- Created: Thursday, 25 February 2016 09:41
- Last Updated: Thursday, 25 February 2016 10:07
Yesterday we concluded a series of leave burn meetings for members in Sydney. This notice is a summary of some of the matters discussed.
Leave burn was an agreed step in our Enterprise Agreement that must be used by the airline as an alternative to compulsory redundancy. It’s quite simple, the LAMEs who would be made redundant return to work and others take leave equivalent to the labour supplied by those who returned. The work that the redundancies was calculated on was set out in consultation packs during 2014, since that time a substantial amount of new work has been added.
The ALAEA has advice that this new work amounts to more than can be supplied by the 46.5 extra staff Qantas say they have. This being the case, there are no grounds for leave burn and if Qantas attempt to force it in, they are breaching the terms of the EA. Qantas could be subject to massive fines from a court if they go ahead with their plans and breach the EA, fines which could be up to $27M for the airline and $5M personally for managers who are involved. The ALAEA has made it clear that we will seek full enforcement of the law, including all penalties and compensation, if they demand LAMEs burn leave above the 5 weeks leave a LAME would normally take in a 12-month period.
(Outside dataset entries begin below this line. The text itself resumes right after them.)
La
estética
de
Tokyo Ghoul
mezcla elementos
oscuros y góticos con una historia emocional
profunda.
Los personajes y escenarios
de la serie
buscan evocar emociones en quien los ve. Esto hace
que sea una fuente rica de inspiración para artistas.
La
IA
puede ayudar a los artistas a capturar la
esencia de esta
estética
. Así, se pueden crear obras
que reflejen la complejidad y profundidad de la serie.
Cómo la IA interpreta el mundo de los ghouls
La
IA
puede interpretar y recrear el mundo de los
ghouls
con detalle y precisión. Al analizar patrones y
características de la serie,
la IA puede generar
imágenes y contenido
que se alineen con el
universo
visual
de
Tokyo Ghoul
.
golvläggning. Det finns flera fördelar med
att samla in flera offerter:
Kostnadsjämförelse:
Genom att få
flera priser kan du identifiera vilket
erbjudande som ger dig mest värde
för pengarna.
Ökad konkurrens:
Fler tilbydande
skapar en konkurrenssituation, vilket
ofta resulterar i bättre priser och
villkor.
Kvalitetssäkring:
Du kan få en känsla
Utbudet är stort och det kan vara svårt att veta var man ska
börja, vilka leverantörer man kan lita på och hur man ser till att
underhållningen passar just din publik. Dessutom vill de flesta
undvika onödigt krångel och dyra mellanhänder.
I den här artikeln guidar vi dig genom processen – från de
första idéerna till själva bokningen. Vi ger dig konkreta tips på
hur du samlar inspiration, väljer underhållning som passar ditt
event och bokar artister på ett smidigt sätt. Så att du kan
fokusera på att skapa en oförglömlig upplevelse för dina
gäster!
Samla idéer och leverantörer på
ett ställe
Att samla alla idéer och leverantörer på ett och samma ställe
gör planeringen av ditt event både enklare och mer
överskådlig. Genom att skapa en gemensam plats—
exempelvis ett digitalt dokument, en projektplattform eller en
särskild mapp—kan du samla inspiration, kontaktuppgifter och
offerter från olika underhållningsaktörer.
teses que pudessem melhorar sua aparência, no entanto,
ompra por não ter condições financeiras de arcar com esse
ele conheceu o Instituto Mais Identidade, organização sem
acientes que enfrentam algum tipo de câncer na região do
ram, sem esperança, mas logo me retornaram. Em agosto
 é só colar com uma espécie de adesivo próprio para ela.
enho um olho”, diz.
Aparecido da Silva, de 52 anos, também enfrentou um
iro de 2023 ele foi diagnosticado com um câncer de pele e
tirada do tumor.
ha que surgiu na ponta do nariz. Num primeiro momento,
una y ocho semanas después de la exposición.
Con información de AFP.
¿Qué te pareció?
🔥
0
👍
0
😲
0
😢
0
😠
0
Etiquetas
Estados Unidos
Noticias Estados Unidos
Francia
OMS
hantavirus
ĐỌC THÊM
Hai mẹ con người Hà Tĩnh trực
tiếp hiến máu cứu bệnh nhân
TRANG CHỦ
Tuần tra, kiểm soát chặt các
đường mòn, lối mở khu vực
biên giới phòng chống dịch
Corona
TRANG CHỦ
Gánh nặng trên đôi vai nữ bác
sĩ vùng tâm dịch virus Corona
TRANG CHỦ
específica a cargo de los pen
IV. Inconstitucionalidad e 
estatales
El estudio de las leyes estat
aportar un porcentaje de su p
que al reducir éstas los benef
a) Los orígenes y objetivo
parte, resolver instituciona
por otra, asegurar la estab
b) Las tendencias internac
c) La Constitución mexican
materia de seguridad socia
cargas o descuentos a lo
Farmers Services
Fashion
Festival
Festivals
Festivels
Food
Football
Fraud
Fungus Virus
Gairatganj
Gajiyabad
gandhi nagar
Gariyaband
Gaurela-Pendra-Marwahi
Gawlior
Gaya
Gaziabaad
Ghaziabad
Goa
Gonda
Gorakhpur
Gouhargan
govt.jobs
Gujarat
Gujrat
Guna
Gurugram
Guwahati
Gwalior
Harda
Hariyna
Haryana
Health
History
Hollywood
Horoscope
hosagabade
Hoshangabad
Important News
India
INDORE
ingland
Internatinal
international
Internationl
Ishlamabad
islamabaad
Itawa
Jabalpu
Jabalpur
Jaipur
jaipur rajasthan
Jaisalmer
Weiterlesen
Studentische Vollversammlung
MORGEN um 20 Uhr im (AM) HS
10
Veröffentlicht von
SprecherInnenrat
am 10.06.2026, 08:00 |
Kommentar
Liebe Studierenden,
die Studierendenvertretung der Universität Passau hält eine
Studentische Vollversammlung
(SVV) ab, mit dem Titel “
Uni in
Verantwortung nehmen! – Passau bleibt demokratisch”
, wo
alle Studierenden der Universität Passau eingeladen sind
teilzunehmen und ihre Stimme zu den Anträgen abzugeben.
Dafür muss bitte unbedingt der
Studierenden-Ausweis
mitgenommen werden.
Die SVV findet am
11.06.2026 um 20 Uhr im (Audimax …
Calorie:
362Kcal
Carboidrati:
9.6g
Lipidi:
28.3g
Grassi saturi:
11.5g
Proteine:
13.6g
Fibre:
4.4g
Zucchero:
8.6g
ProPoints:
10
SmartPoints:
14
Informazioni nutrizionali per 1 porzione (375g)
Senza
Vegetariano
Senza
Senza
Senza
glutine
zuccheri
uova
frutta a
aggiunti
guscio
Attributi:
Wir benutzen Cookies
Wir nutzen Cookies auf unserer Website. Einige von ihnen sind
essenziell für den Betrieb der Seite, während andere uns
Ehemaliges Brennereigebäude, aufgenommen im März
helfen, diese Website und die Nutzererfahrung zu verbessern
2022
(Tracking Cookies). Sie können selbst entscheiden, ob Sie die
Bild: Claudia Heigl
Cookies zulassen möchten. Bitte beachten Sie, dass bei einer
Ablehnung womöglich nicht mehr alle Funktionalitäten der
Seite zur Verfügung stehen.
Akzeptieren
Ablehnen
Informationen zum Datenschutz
Individual LAMEs who have ignored our previous advice and submitted more than 5 weeks leave may have given permission for Qantas to blow all their leave without recourse. For those who have followed our advice, the following scenarios are likely/possible.
The first is for Qantas to reconsider and determine that it would not be in the best interests of the airline to breach the EA.
The second is that they may assign leave above 5 weeks to LAMEs and, in doing so, breach the EA for each person they order to take this time off.
If the ALAEA find out that Qantas are moving to the second scenario, members will be given a pre-prepared letter to hand to managers outlining the consequences and fines that could apply to that manager and the airline. The letter will also state that the member is willing and available to work as normal during any directed periods of leave over the standard 5 weeks if requested to do so. That way an avenue is open for a judge to compensate LAMEs by, for example, returning the additional leave used.
Many questions were asked over the five meetings and some of the answers in brief follow-
• If a member is acting as an Ops manager and forces a person to undertake leave burn, we will not exempt them from prosecution. We advise members who act up not to participate in a known breach of the EA such as this and tell more senior management to do their own dirty work.
• LSL calculations forwarded by the company are irrelevant. Our position is that any forced leave of any type constitutes an EA breach so how these calculations are worked out is inconsequential.
• The ALAEA have made it known to the Qantas CEO that this situation is unfair and leaving the airline less safe than before due to massive understaffing. This is leaving sections incapable of completing work without bending rules, a situation we should all be reporting regularly on form 500 and 2000s.
• DMMs and others who can decide whether to call LAMEs in on overtime should do so when required rather than expect everyone to be heroes and 2 LAMEs to attempt to complete the work of 5.
• If leave burn ends, Qantas are not required to seek expressions of interest for redundancy every 6 months. The ALAEA is not in the business of securing golden handshakes, our priority is to protect jobs.
• Members are doing themselves a disservice by making a broken system work. Strictly comply with all Qantas procedures, as the airline expects you to, and do not take short cuts to get an aircraft out on time.
• If you have any leave forms that are rejected, keep them as they may be used in an upcoming court hearing.
• Expect Ops managers to keep hounding you to fill in leave forms, they have nothing better to do. They want as many LAMEs as possible to give them consent to exhaust leave as this will reduce the fines they may be subject to. Just say no to them as the matter has been referred to the ALAEA.
• If you genuinely want to take a long period off for a holiday, or other reason, then apply for it. Every year some LAMEs like to take an extended break and this year is no different.
Some related matters were also discussed at the meetings and the one of most interest related to the prospect of Qantas Engineering securing upcoming work on the 787. Federal President Paul Cousins and I met with the CEO Alan Joyce and the head of the Domestic airline Andrew David to discuss the new aircraft last week. We explained that it was a requirement of the EA for those covered by the agreement to retain our existing job functions. That being said we would not accept an argument that the 787 was a new aircraft and that we would have to “win” this work. This may be a new aircraft but it is simply a Qantas aircraft flying Qantas routes and maintenance of Qantas aircraft is our job function. This meeting was generally held in good spirits concluding with an offer from the CEO for the ALAEA to participate in the planning of the arrival for the 787. This was not an assurance that we would be undertaking the work but it certainly seemed like a hell of a good start.
Too many other matters were raised at the feedback meetings to list them all in a notice. We intend to release a survey shortly for members seeking your opinions on various issues we are currently facing.